REQUIRED ACTIONS =>
a) Please quote, word for word, the part of the article on Sayfildin Tahir Sharif that opens with the words containing "At issue was" and closes with "an Edmonton apartment.".
b) Extend the news story about Sayfildin Tahir Sharif's arrest in Edmonton, picking up right after its last sentence.

DOCUMENT SECTION =>
- - - - - - -

Sayfildin Tahir Sharif appears in court in Edmonton on Jan. 20, 2011 in this artist's sketch. The lawyer for Sharif, a Canadian man suspected of supporting a terrorist group, says his client will fight extradition to the United States.

When the Mounties came knocking one frigid January day in Edmonton, Aisha Rain thought it was a joke. So did her common-law husband. "Is this Candid Camera?" she recalls him asking.

It wasn't, and her life has never been the same. Police had come that day, one year ago, to arrest her partner. "I remember thinking, like, this can't be happening," Ms. Rain says.

At issue was a clash between portraits of two men, worlds apart.

One was Sayfildin (Sayf) Tahir Sharif, 39, the contractor who Ms. Rain, a first nations woman, quickly fell in love with after they met in the summer of 2009. She converted to Islam to be with the man, an Iraqi Kurd who was granted Canadian citizenship in 2005. He became a father figure to her four children. They cooked, lived and prayed together in an Edmonton apartment.

The picket-fence image is at odds with the portrait of Faruq Khalil Muhammad 'Isa, a man the U.S. Department of Justice alleges is a terrorist. The Justice Department alleges that a few months before meeting Ms. Rain, Mr. Sharif helped co-ordinate a suicide bombing attack in Iraq that killed five American soldiers; that he pledged his support for a war on America "1,000,000 per cent;" that he sent terrorists money.

It's that man, they say, who has been posing under the alias of "Sayf" – Arabic for "sword."

"I was more in shock, than anything, trying to replay every conversation Sayf and I had, trying to fit what they said about him and what I knew of him. Did the pieces fit together?" Ms. Rain recalls in one of a series of e-mailed statements to The Globe and Mail.

- - - - - - -

ENTRIES =>
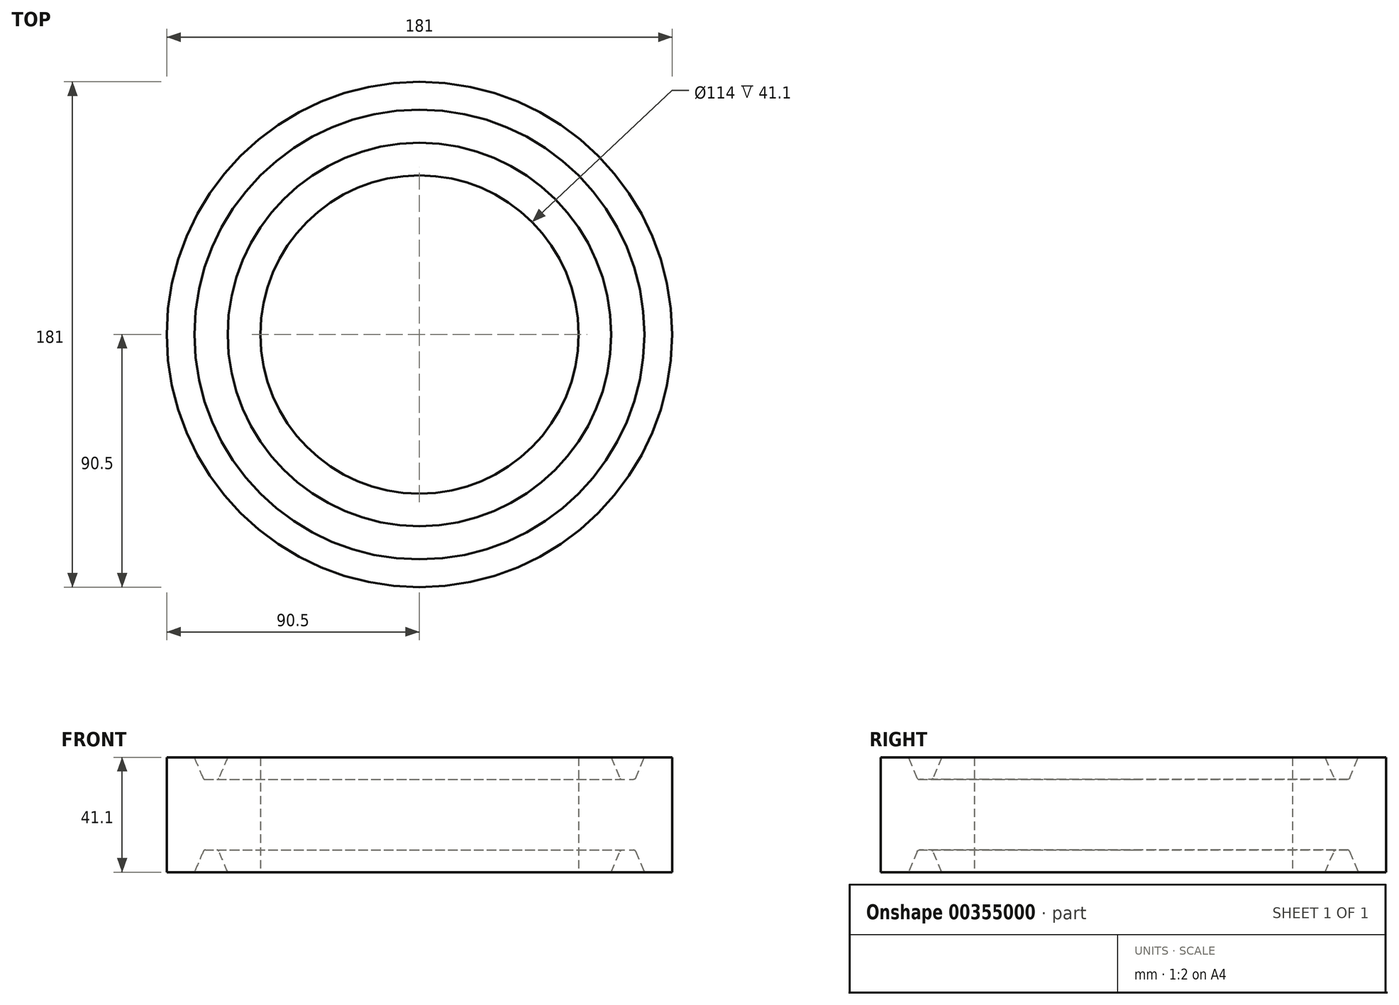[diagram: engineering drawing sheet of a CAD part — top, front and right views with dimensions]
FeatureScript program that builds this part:
annotation { "Feature Type Name" : "Feature", "Feature Type Description" : "" }
export const myFeature = defineFeature(function(context is Context, id is Id, definition is map)
    precondition{}
    {
        {
            var Q0;
            Q0=qCreatedBy(makeId("Top.planeOp"),FACE);
            var sketch = newSketch(context, id + "F0", { "sketchPlane" : qUnion([Q0])});
            skCircle(sketch, "E0", {"center": v(117.5, 0) * mm, "radius": 90.5 * mm});
            skCircle(sketch, "E1", {"center": v(117.5, 0) * mm, "radius": 57 * mm});
            skSolve(sketch);
        }
        {
            var Q0;
            Q0=makeQuery(id+"F0.imprint","IMPRINT",FACE,{"disambiguationData":[TD([[makeQuery(id+"F0.imprint","IMPRINT",EDGE,{"derivedFrom":sQuery(id+"F0.wireOp",EDGE,"E0")}),1.0]])]});
            extrude(context, id + "F1", {"entities" : qUnion([Q0]), "depth" : 41.1 * mm});
        }
        {
            var Q0;
            Q0=qCreatedBy(makeId("Front.planeOp"),FACE);
            var sketch = newSketch(context, id + "F2", { "sketchPlane" : qUnion([Q0])});
            skLineSegment(sketch, "E2", {"start": v(48.84, 41.1) * mm, "end": v(45.69, 33.67) * mm});
            skLineSegment(sketch, "E3", {"start": v(40.82, 33.18) * mm, "end": v(44.95, 33.18) * mm});
            skLineSegment(sketch, "E4", {"start": v(40.08, 33.67) * mm, "end": v(36.93, 41.1) * mm});
            skLineSegment(sketch, "E5", {"start": v(42.89, 33.18) * mm, "end": v(42.89, 41.1) * mm, "construction": true});
            skLineSegment(sketch, "E6", {"start": v(117.5, 41.1) * mm, "end": v(117.5, 0) * mm, "construction": true});
            skPoint(sketch, "E7.visualSharp", {"position": v(40.3, 33.18) * mm});
            skArc(sketch, "E7.filletArc", {"start": v(40.08, 33.67) * mm, "mid": v(40.38, 33.31) * mm, "end": v(40.82, 33.18) * mm});
            skPoint(sketch, "E8.visualSharp", {"position": v(45.48, 33.18) * mm});
            skArc(sketch, "E8.filletArc", {"start": v(44.95, 33.18) * mm, "mid": v(45.4, 33.31) * mm, "end": v(45.69, 33.67) * mm});
            skLineSegment(sketch, "E9", {"start": v(36.93, 41.1) * mm, "end": v(48.84, 41.1) * mm});
            skPoint(sketch, "E10", {"position": v(117.5, 20.55) * mm});
            skLineSegment(sketch, "E11", {"start": v(73.55, 20.55) * mm, "end": v(161.45, 20.55) * mm, "construction": true});
            skArc(sketch, "E12.MirrorCS", {"start": v(40.82, 33.18) * mm, "mid": v(40.38, 33.31) * mm, "end": v(40.08, 33.67) * mm});
            skArc(sketch, "E13.MirrorCS", {"start": v(45.69, 33.67) * mm, "mid": v(45.4, 33.31) * mm, "end": v(44.95, 33.18) * mm});
            skLineSegment(sketch, "E14.MirrorCS", {"start": v(44.95, 33.18) * mm, "end": v(40.82, 33.18) * mm});
            skLineSegment(sketch, "E15.MirrorCS", {"start": v(45.69, 33.67) * mm, "end": v(48.84, 41.1) * mm});
            skLineSegment(sketch, "E16.MirrorCS", {"start": v(36.93, 41.1) * mm, "end": v(40.08, 33.67) * mm});
            skLineSegment(sketch, "E17.MirrorCS", {"start": v(48.84, 41.1) * mm, "end": v(36.93, 41.1) * mm});
            skArc(sketch, "E18.MirrorCS", {"start": v(44.95, 7.92) * mm, "mid": v(45.4, 7.79) * mm, "end": v(45.69, 7.43) * mm});
            skArc(sketch, "E19.MirrorCS", {"start": v(40.08, 7.43) * mm, "mid": v(40.38, 7.79) * mm, "end": v(40.82, 7.92) * mm});
            skArc(sketch, "E20.MirrorCS", {"start": v(40.82, 7.92) * mm, "mid": v(40.38, 7.79) * mm, "end": v(40.08, 7.43) * mm});
            skArc(sketch, "E21.MirrorCS", {"start": v(45.69, 7.43) * mm, "mid": v(45.4, 7.79) * mm, "end": v(44.95, 7.92) * mm});
            skLineSegment(sketch, "E22.MirrorCS", {"start": v(44.95, 7.92) * mm, "end": v(40.82, 7.92) * mm});
            skPoint(sketch, "E23.MirrorP", {"position": v(45.48, 7.92) * mm});
            skPoint(sketch, "E24.MirrorP", {"position": v(40.3, 7.92) * mm});
            skLineSegment(sketch, "E25.MirrorCS", {"start": v(40.82, 7.92) * mm, "end": v(44.95, 7.92) * mm});
            skLineSegment(sketch, "E26.MirrorCS", {"start": v(36.93, 0) * mm, "end": v(48.84, 0) * mm});
            skLineSegment(sketch, "E27.MirrorCS", {"start": v(36.93, 0) * mm, "end": v(40.08, 7.43) * mm});
            skLineSegment(sketch, "E28.MirrorCS", {"start": v(45.69, 7.43) * mm, "end": v(48.84, 0) * mm});
            skLineSegment(sketch, "E29.MirrorCS", {"start": v(42.89, 7.92) * mm, "end": v(42.89, 0) * mm, "construction": true});
            skLineSegment(sketch, "E30.MirrorCS", {"start": v(40.08, 7.43) * mm, "end": v(36.93, 0) * mm});
            skLineSegment(sketch, "E31.MirrorCS", {"start": v(48.84, 0) * mm, "end": v(45.69, 7.43) * mm});
            skLineSegment(sketch, "E32.MirrorCS", {"start": v(48.84, 0) * mm, "end": v(36.93, 0) * mm});
            skSolve(sketch);
        }
        {
            var Q0;
            Q0=qSketchRegion(id+"F2",true);
            var Q1;
            Q1=sQuery(id+"F2.wireOp",EDGE,"E6");
            revolve(context, id + "F3", {"operationType" : NewBodyOperationType.REMOVE, "entities" : qUnion([Q0]), "axis" : qUnion([Q1]), "revolveType" : RevolveType.FULL, "oppositeDirection" : true});
        }
    });
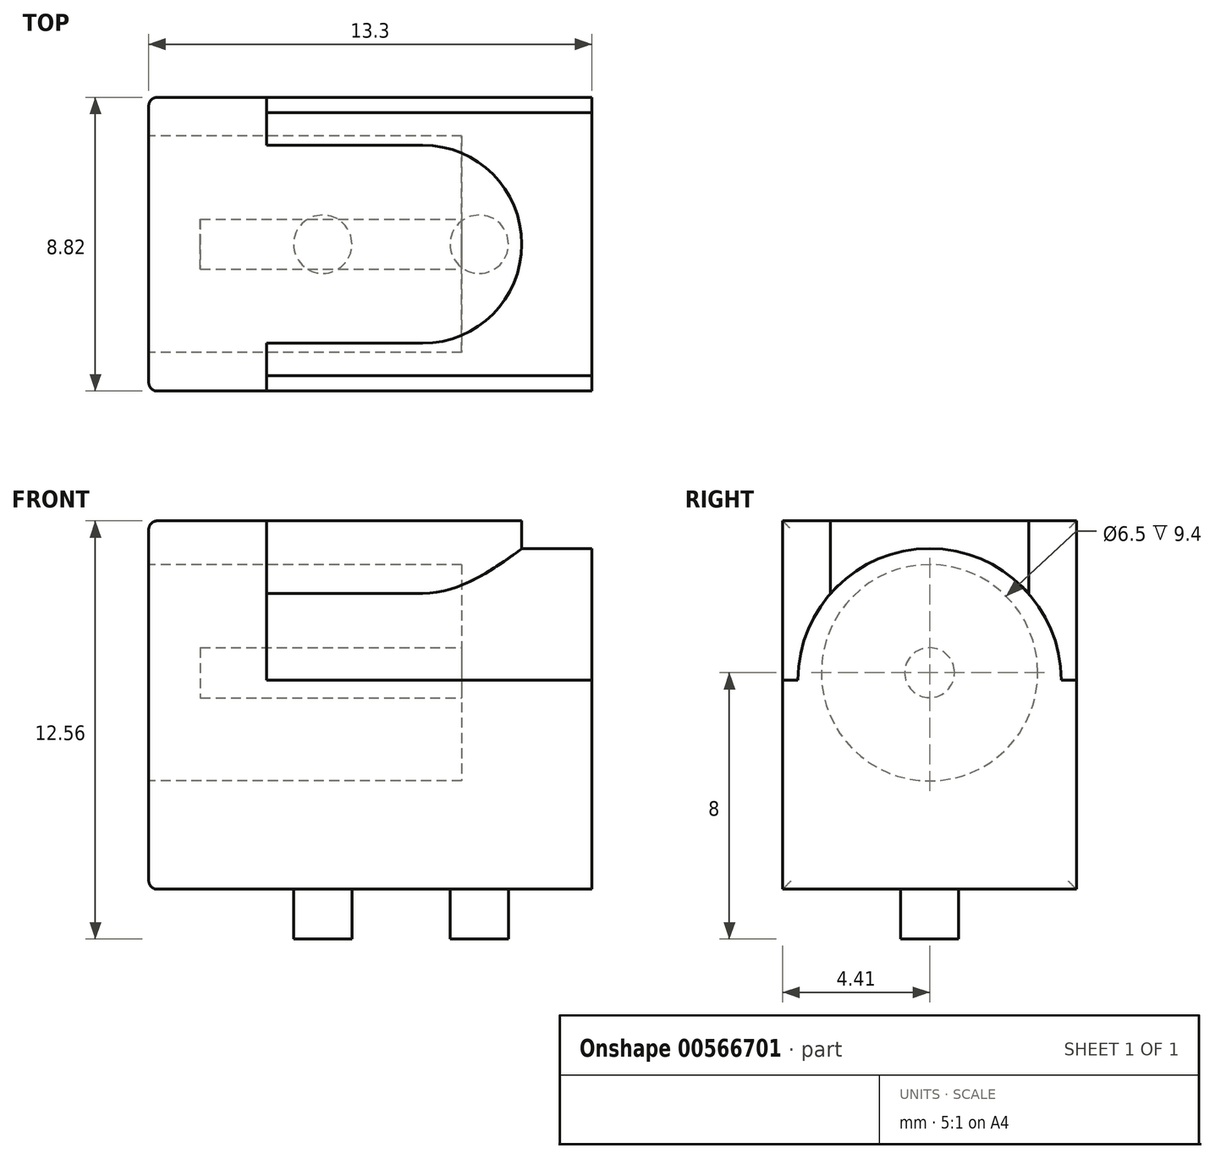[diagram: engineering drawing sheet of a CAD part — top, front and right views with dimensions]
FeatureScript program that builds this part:
annotation { "Feature Type Name" : "Feature", "Feature Type Description" : "" }
export const myFeature = defineFeature(function(context is Context, id is Id, definition is map)
    precondition{}
    {
        {
            var Q0;
            Q0=qCreatedBy(makeId("Top.planeOp"),FACE);
            var sketch = newSketch(context, id + "F0", { "sketchPlane" : qUnion([Q0])});
            skLineSegment(sketch, "E0.bottom", {"start": v(6.65, 4.41) * mm, "end": v(-6.65, 4.41) * mm});
            skLineSegment(sketch, "E0.top", {"start": v(6.65, -4.4) * mm, "end": v(-6.65, -4.4) * mm});
            skLineSegment(sketch, "E0.left", {"start": v(6.65, 4.41) * mm, "end": v(6.65, -4.4) * mm});
            skLineSegment(sketch, "E0.right", {"start": v(-6.65, 4.41) * mm, "end": v(-6.65, -4.4) * mm});
            skPoint(sketch, "E0.middle", {"position": v(0, 0) * mm});
            skSolve(sketch);
        }
        {
            var Q0;
            Q0=makeQuery(id+"F0.imprint","IMPRINT",FACE,{"disambiguationData":[TD([[makeQuery(id+"F0.imprint","IMPRINT",EDGE,{"derivedFrom":sQuery(id+"F0.wireOp",EDGE,"E0.bottom")}),1.0]])]});
            extrude(context, id + "F1", {"entities" : qUnion([Q0]), "depth" : 6.28 * mm, "offsetDistance" : 25 * mm});
        }
        {
            var Q0;
            Q0=makeQuery(id+"F1.opExtrude","SWEPT_FACE",FACE,{"disambiguationData":[OSD([sQuery(id+"F0.wireOp",EDGE,"E0.left")])]});
            var sketch = newSketch(context, id + "F2", { "sketchPlane" : qUnion([Q0])});
            skCircle(sketch, "E1", {"center": v(0, 6.28) * mm, "radius": 3.95 * mm});
            skSolve(sketch);
        }
        {
            var Q0;
            Q0 = qSketchRegion(id + "F2", true);
            var Q1;
            Q1=makeQuery(id+"F1.opExtrude","SWEPT_FACE",FACE,{"disambiguationData":[OSD([sQuery(id+"F0.wireOp",EDGE,"E0.right")])]});
            extrude(context, id + "F3", {"entities" : qUnion([Q0]), "operationType" : NewBodyOperationType.ADD, "endBound" : BoundingType.UP_TO_SURFACE, "oppositeDirection" : true, "depth" : 25 * mm, "endBoundEntityFace" : qUnion([Q1]), "offsetDistance" : 25 * mm});
        }
        {
            var Q0;
            {var subQ0=sQuery(id+"F0.wireOp",EDGE,"E0.right");Q0=makeQuery(id+"F3.boolean.opBoolean","MERGE",FACE,{"derivedFrom":[makeQuery(id+"F1.opExtrude","SWEPT_FACE",FACE,{"disambiguationData":[OSD([subQ0])]}),makeQuery(id+"F3.opExtrude","CAP_FACE",FACE,{"disambiguationData":[OSD([subQ0])],"isStart":false})]});}
            var sketch = newSketch(context, id + "F4", { "sketchPlane" : qUnion([Q0])});
            skLineSegment(sketch, "E2.bottom", {"start": v(-4.41, 0) * mm, "end": v(4.4, 0) * mm});
            skLineSegment(sketch, "E2.top", {"start": v(-4.41, 11.06) * mm, "end": v(4.4, 11.06) * mm});
            skLineSegment(sketch, "E2.left", {"start": v(-4.41, 0) * mm, "end": v(-4.41, 11.06) * mm});
            skLineSegment(sketch, "E2.right", {"start": v(4.4, 0) * mm, "end": v(4.4, 11.06) * mm});
            skSolve(sketch);
        }
        {
            var Q0;
            Q0 = qSketchRegion(id + "F4", true);
            extrude(context, id + "F5", {"entities" : qUnion([Q0]), "operationType" : NewBodyOperationType.ADD, "oppositeDirection" : true, "depth" : 3.54 * mm, "offsetDistance" : 25 * mm});
        }
        {
            var Q0;
            Q0=makeQuery(id+"F5.opExtrude","CAP_EDGE",EDGE,{"disambiguationData":[OSD([sQuery(id+"F4.wireOp",EDGE,"E2.top")])],"isStart":true});
            var Q1;
            Q1=makeQuery(id+"F5.boolean.opBoolean","MERGE",EDGE,{"derivedFrom":[makeQuery(id+"F1.opExtrude","SWEPT_EDGE",EDGE,{"disambiguationData":[OSD([sQuery(id+"F0.wireOp",EDGE,"E0.bottom"),sQuery(id+"F0.wireOp",EDGE,"E0.right")])]}),makeQuery(id+"F5.opExtrude","CAP_EDGE",EDGE,{"disambiguationData":[OSD([sQuery(id+"F4.wireOp",EDGE,"E2.left")])],"isStart":true})]});
            var Q2;
            Q2=makeQuery(id+"F1.opExtrude","CAP_EDGE",EDGE,{"disambiguationData":[OSD([sQuery(id+"F0.wireOp",EDGE,"E0.right")])],"isStart":true});
            var Q3;
            Q3=makeQuery(id+"F5.boolean.opBoolean","MERGE",EDGE,{"derivedFrom":[makeQuery(id+"F1.opExtrude","SWEPT_EDGE",EDGE,{"disambiguationData":[OSD([sQuery(id+"F0.wireOp",EDGE,"E0.top"),sQuery(id+"F0.wireOp",EDGE,"E0.right")])]}),makeQuery(id+"F5.opExtrude","CAP_EDGE",EDGE,{"disambiguationData":[OSD([sQuery(id+"F4.wireOp",EDGE,"E2.right")])],"isStart":true})]});
            fillet(context, id + "F6", {"entities" : qUnion([Q0, Q1, Q2, Q3]), "radius" : .25 * mm, "tangentPropagation" : true, "allowEdgeOverflow" : false});
        }
        {
            var Q0;
            Q0=makeQuery(id+"F5.opExtrude","SWEPT_FACE",FACE,{"disambiguationData":[OSD([sQuery(id+"F4.wireOp",EDGE,"E2.top")])]});
            var sketch = newSketch(context, id + "F7", { "sketchPlane" : qUnion([Q0])});
            skLineSegment(sketch, "E3.bottom", {"start": v(-3.11, -2.97) * mm, "end": v(1.57, -2.98) * mm});
            skLineSegment(sketch, "E3.top", {"start": v(-3.11, 2.97) * mm, "end": v(1.57, 2.97) * mm});
            skLineSegment(sketch, "E3.left", {"start": v(-3.11, -2.97) * mm, "end": v(-3.11, 2.97) * mm});
            skLineSegment(sketch, "E3.right", {"start": v(1.57, -2.98) * mm, "end": v(1.57, 2.98) * mm});
            skArc(sketch, "E4", {"start": v(1.57, -2.98) * mm, "mid": v(4.55, 0) * mm, "end": v(1.57, 2.98) * mm});
            skPoint(sketch, "E5", {"position": v(4.55, 0) * mm});
            skSolve(sketch);
        }
        {
            var Q0;
            Q0 = qSketchRegion(id + "F7", true);
            extrude(context, id + "F8", {"entities" : qUnion([Q0]), "operationType" : NewBodyOperationType.ADD, "endBound" : BoundingType.UP_TO_NEXT, "oppositeDirection" : true, "depth" : 25 * mm, "offsetDistance" : 25 * mm});
        }
        {
            var Q0;
            {var subQ0=sQuery(id+"F0.wireOp",EDGE,"E0.right");Q0=makeQuery(id+"F5.boolean.opBoolean","MERGE",FACE,{"derivedFrom":[makeQuery(id+"F3.boolean.opBoolean","MERGE",FACE,{"derivedFrom":[makeQuery(id+"F1.opExtrude","SWEPT_FACE",FACE,{"disambiguationData":[OSD([subQ0])]}),makeQuery(id+"F3.opExtrude","CAP_FACE",FACE,{"disambiguationData":[OSD([subQ0])],"isStart":false})]}),makeQuery(id+"F5.opExtrude","CAP_FACE",FACE,{"disambiguationData":[OSD([sQuery(id+"F4.wireOp",EDGE,"E2.bottom"),sQuery(id+"F4.wireOp",EDGE,"E2.top"),sQuery(id+"F4.wireOp",EDGE,"E2.left"),sQuery(id+"F4.wireOp",EDGE,"E2.right")])],"isStart":true})]});}
            var sketch = newSketch(context, id + "F9", { "sketchPlane" : qUnion([Q0])});
            skCircle(sketch, "E6", {"center": v(0, 6.5) * mm, "radius": 3.25 * mm});
            skSolve(sketch);
        }
        {
            var Q0;
            Q0 = qSketchRegion(id + "F9", true);
            extrude(context, id + "F10", {"entities" : qUnion([Q0]), "operationType" : NewBodyOperationType.REMOVE, "oppositeDirection" : true, "depth" : 9.4 * mm, "offsetDistance" : 25 * mm});
        }
        {
            var Q0;
            Q0=makeQuery(id+"F10.boolean.opBoolean","COPY",FACE,{"derivedFrom":makeQuery(id+"F10.opExtrude","CAP_FACE",FACE,{"disambiguationData":[OSD([sQuery(id+"F9.wireOp",EDGE,"E6")])],"isStart":false})});
            var sketch = newSketch(context, id + "F11", { "sketchPlane" : qUnion([Q0])});
            skCircle(sketch, "E7", {"center": v(0, 6.5) * mm, "radius": 0.75 * mm});
            skSolve(sketch);
        }
        {
            var Q0;
            Q0 = qSketchRegion(id + "F11", true);
            extrude(context, id + "F12", {"entities" : qUnion([Q0]), "operationType" : NewBodyOperationType.ADD, "depth" : 7.85 * mm, "offsetDistance" : 25 * mm});
        }
        {
            var Q0;
            Q0=makeQuery(id+"F1.opExtrude","CAP_FACE",FACE,{"disambiguationData":[OSD([sQuery(id+"F0.wireOp",EDGE,"E0.bottom"),sQuery(id+"F0.wireOp",EDGE,"E0.top"),sQuery(id+"F0.wireOp",EDGE,"E0.left"),sQuery(id+"F0.wireOp",EDGE,"E0.right")])],"isStart":true});
            var sketch = newSketch(context, id + "F13", { "sketchPlane" : qUnion([Q0])});
            skCircle(sketch, "E8", {"center": v(-1.43, 0) * mm, "radius": 0.88 * mm});
            skCircle(sketch, "E9", {"center": v(3.27, 0) * mm, "radius": 0.88 * mm});
            skSolve(sketch);
        }
        {
            var Q0;
            Q0=makeQuery(id+"F13.imprint","IMPRINT",FACE,{"disambiguationData":[TD([[makeQuery(id+"F13.imprint","IMPRINT",EDGE,{"derivedFrom":sQuery(id+"F13.wireOp",EDGE,"E8")}),1.0]])]});
            var Q1;
            Q1=makeQuery(id+"F13.imprint","IMPRINT",FACE,{"disambiguationData":[TD([[makeQuery(id+"F13.imprint","IMPRINT",EDGE,{"derivedFrom":sQuery(id+"F13.wireOp",EDGE,"E9")}),1.0]])]});
            extrude(context, id + "F14", {"entities" : qUnion([Q0, Q1]), "operationType" : NewBodyOperationType.ADD, "depth" : 1.5 * mm, "offsetDistance" : 25 * mm});
        }
        {
            var Q0;
            Q0=makeQuery(id+"F12.opExtrude","CAP_FACE",FACE,{"disambiguationData":[OSD([sQuery(id+"F11.wireOp",EDGE,"E7")])],"isStart":false});
            var sketch = newSketch(context, id + "F15", { "sketchPlane" : qUnion([Q0])});
            skCircle(sketch, "E10.0", {"center": v(0, 6.5) * mm, "radius": 0.75 * mm});
            skLineSegment(sketch, "E11", {"start": v(-0.75, 6.5) * mm, "end": v(0.75, 6.5) * mm});
            skSolve(sketch);
        }
        {
            var Q0;
            Q0=sQuery(id+"F15.wireOp",EDGE,"E11");
            cPlane(context, id + "F16", {"entities" : qUnion([Q0]), "cplaneType" : CPlaneType.LINE_ANGLE, "offset" : 25 * mm, "angle" : 0 * degree, "width" : 150 * mm, "height" : 150 * mm});
        }
    });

- - - - - - -

OUTPUTS BY TASK =>
a)
At issue was a clash between portraits of two men, worlds apart.

One was Sayfildin (Sayf) Tahir Sharif, 39, the contractor who Ms. Rain, a first nations woman, quickly fell in love with after they met in the summer of 2009. She converted to Islam to be with the man, an Iraqi Kurd who was granted Canadian citizenship in 2005. He became a father figure to her four children. They cooked, lived and prayed together in an Edmonton apartment.

b)
Mr. Sharif has sat in an Edmonton jail since his arrest as the United States attempts to have him extradited to face seven terrorism-related charges in New York state. On Jan. 30, his extradition hearing was delayed until May. If he's indeed sent south, an overwhelming likelihood in such cases, he'll spend his life in prison if found guilty – or, potentially, without a trial.

In December, U.S. President Barack Obama signed a new law into effect allowing accused terrorists to be held indefinitely in military prisons if they're tied to al-Qaeda or related terrorist groups. Justice Canada doesn't believe it would apply in this case, but some lawyers and observers say that's simply wrong. The law is, at best, untested and murky, and Mr. Sharif could be held.

Canada doesn't extradite people if they'll face the death penalty. Indefinite detention, however, is new ground. And the only thing standing between Mr. Sharif and that possible fate under an unproven law is a brief extradition hearing and the chance of potential intervention, however slim, by Justice Minister Rob Nicholson, who signs off on all extraditions.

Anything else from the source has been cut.